L’écrivain guadeloupéen, Maryse Condé, présidait le jury d’une soutenance de thèse à l’Université des Antilles et de la Guyane quand (un jour et un mois de l’année 2004), entre deux séances de travail, elle a voulu en toute sympathie nous dire sa perception de ce pays – Haïti – qui aurait pu être un phare dans la Caraïbe actuelle, selon elle.


Jean-Durosier Desrivières : Quel regard projetez-vous sur l’histoire d’Haïti ?

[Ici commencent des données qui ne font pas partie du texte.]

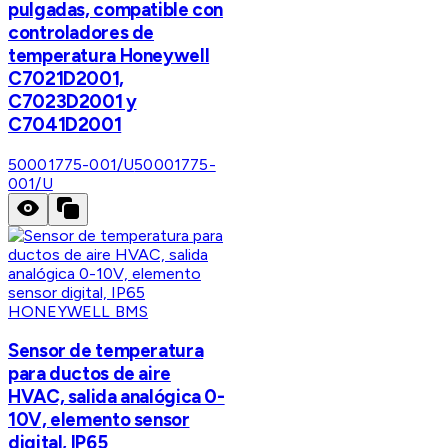
pulgadas, compatible con
controladores de
temperatura Honeywell
C7021D2001,
C7023D2001 y
C7041D2001
50001775-001/U
50001775-
001/U
HONEYWELL BMS
Sensor de temperatura
para ductos de aire
HVAC, salida analógica 0-
10V, elemento sensor
digital, IP65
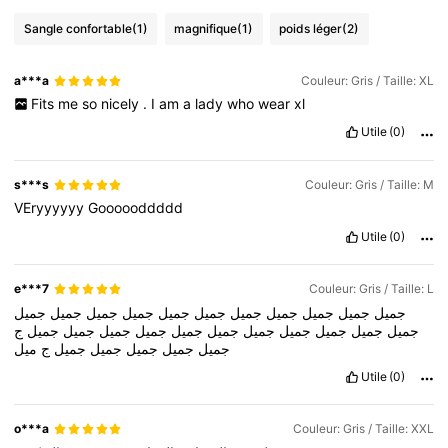
Sangle confortable
(1)
magnifique
(1)
poids léger
(2)
a***a
Couleur: Gris / Taille: XL
Fits
me
so
nicely
.
I
am
a
lady
who
wear
xl
Utile
(0)
s***s
Couleur: Gris / Taille: M
VEryyyyyy
Goooooddddd
Utile
(0)
e***7
Couleur: Gris / Taille: L
جميل
جميل
جميل
جميل
جميل
جميل
جميل
جميل
جميل
جميل
جميل
جميل
جميل
جميل
جميل
جميل
جميل
جميل
جميل
جميل
جميل
جميل
ج
جميل
جميل
جميل
جميل
جميل
ج
ميل
Utile
(0)
o***a
Couleur: Gris / Taille: XXL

Maryse Condé : L’histoire d’Haïti pour un caribéen concerné est d’abord un sujet de fierté. Il y a la version que l’on connaît : des esclaves qui se rebellent pour arriver à l’indépendance. Mais ensuite, c’est une cause de tourment quand on voit tous les problèmes d’Haïti qui ne sont pas résolus, quand on voit une série de dictatures, le retournement d’un pouvoir que l’on croyait libéral, le pouvoir d’Aristide, dénoncé par ceux-là même qui l’ont soutenu. Finalement Haïti est une sorte de Janus à deux faces : d’un côté les choses agréables et admirables ; de l’autre côté des choses qui affligent et qui font beaucoup de peines.